PROBLEM REQUIREMENTS
What the task needs is the data below, written out verbatim.

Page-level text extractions
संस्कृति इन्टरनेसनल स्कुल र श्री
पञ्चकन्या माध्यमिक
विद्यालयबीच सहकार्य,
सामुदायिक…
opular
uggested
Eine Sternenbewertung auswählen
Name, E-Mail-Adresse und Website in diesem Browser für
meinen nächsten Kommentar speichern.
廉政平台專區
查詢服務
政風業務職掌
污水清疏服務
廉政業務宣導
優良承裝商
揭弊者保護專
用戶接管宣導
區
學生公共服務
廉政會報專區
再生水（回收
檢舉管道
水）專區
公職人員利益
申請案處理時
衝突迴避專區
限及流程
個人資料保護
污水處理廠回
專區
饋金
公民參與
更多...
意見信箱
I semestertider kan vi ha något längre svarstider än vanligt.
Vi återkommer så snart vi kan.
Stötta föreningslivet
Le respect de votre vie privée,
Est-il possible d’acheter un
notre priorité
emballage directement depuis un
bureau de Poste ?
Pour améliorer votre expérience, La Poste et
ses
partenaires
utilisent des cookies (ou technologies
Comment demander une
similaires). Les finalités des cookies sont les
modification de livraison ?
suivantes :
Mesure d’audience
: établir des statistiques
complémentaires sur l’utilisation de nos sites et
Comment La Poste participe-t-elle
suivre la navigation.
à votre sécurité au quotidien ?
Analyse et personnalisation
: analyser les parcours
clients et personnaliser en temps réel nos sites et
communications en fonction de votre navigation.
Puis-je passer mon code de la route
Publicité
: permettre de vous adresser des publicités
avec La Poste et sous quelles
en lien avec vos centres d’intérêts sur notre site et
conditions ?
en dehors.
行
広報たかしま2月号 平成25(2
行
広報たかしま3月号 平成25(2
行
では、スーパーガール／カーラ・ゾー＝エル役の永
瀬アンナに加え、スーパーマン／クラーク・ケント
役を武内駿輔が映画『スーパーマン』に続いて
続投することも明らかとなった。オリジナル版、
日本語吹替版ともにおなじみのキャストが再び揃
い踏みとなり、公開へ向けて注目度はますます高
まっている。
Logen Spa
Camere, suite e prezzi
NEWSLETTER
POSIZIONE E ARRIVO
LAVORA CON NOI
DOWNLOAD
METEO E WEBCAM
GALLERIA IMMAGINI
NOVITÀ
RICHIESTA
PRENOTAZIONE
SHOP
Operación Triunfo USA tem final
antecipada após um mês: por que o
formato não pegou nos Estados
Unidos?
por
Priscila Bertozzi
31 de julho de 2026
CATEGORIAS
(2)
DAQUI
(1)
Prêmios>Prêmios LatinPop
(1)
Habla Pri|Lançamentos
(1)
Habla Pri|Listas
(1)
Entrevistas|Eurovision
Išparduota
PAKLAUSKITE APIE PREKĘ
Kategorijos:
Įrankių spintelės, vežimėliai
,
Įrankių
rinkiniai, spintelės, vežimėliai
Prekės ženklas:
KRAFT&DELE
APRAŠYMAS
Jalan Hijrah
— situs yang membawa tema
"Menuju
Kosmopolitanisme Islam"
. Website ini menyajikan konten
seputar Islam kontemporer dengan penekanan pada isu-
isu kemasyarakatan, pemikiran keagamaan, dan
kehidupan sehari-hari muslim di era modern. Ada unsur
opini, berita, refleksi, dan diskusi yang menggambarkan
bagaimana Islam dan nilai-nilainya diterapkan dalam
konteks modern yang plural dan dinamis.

ANSWER FOR THIS EXERCISE
संस्कृति इन्टरनेसनल स्कुल र श्री
पञ्चकन्या माध्यमिक
विद्यालयबीच सहकार्य,
सामुदायिक…
opular
uggested
Eine Sternenbewertung auswählen
Name, E-Mail-Adresse und Website in diesem Browser für
meinen nächsten Kommentar speichern.
廉政平台專區
查詢服務
政風業務職掌
污水清疏服務
廉政業務宣導
優良承裝商
揭弊者保護專
用戶接管宣導
區
學生公共服務
廉政會報專區
再生水（回收
檢舉管道
水）專區
公職人員利益
申請案處理時
衝突迴避專區
限及流程
個人資料保護
污水處理廠回
專區
饋金
公民參與
更多...
意見信箱
I semestertider kan vi ha något längre svarstider än vanligt.
Vi återkommer så snart vi kan.
Stötta föreningslivet
Le respect de votre vie privée,
Est-il possible d’acheter un
notre priorité
emballage directement depuis un
bureau de Poste ?
Pour améliorer votre expérience, La Poste et
ses
partenaires
utilisent des cookies (ou technologies
Comment demander une
similaires). Les finalités des cookies sont les
modification de livraison ?
suivantes :
Mesure d’audience
: établir des statistiques
complémentaires sur l’utilisation de nos sites et
Comment La Poste participe-t-elle
suivre la navigation.
à votre sécurité au quotidien ?
Analyse et personnalisation
: analyser les parcours
clients et personnaliser en temps réel nos sites et
communications en fonction de votre navigation.
Puis-je passer mon code de la route
Publicité
: permettre de vous adresser des publicités
avec La Poste et sous quelles
en lien avec vos centres d’intérêts sur notre site et
conditions ?
en dehors.
行
広報たかしま2月号 平成25(2
行
広報たかしま3月号 平成25(2
行
では、スーパーガール／カーラ・ゾー＝エル役の永
瀬アンナに加え、スーパーマン／クラーク・ケント
役を武内駿輔が映画『スーパーマン』に続いて
続投することも明らかとなった。オリジナル版、
日本語吹替版ともにおなじみのキャストが再び揃
い踏みとなり、公開へ向けて注目度はますます高
まっている。
Logen Spa
Camere, suite e prezzi
NEWSLETTER
POSIZIONE E ARRIVO
LAVORA CON NOI
DOWNLOAD
METEO E WEBCAM
GALLERIA IMMAGINI
NOVITÀ
RICHIESTA
PRENOTAZIONE
SHOP
Operación Triunfo USA tem final
antecipada após um mês: por que o
formato não pegou nos Estados
Unidos?
por
Priscila Bertozzi
31 de julho de 2026
CATEGORIAS
(2)
DAQUI
(1)
Prêmios>Prêmios LatinPop
(1)
Habla Pri|Lançamentos
(1)
Habla Pri|Listas
(1)
Entrevistas|Eurovision
Išparduota
PAKLAUSKITE APIE PREKĘ
Kategorijos:
Įrankių spintelės, vežimėliai
,
Įrankių
rinkiniai, spintelės, vežimėliai
Prekės ženklas:
KRAFT&DELE
APRAŠYMAS
Jalan Hijrah
— situs yang membawa tema
"Menuju
Kosmopolitanisme Islam"
. Website ini menyajikan konten
seputar Islam kontemporer dengan penekanan pada isu-
isu kemasyarakatan, pemikiran keagamaan, dan
kehidupan sehari-hari muslim di era modern. Ada unsur
opini, berita, refleksi, dan diskusi yang menggambarkan
bagaimana Islam dan nilai-nilainya diterapkan dalam
konteks modern yang plural dan dinamis.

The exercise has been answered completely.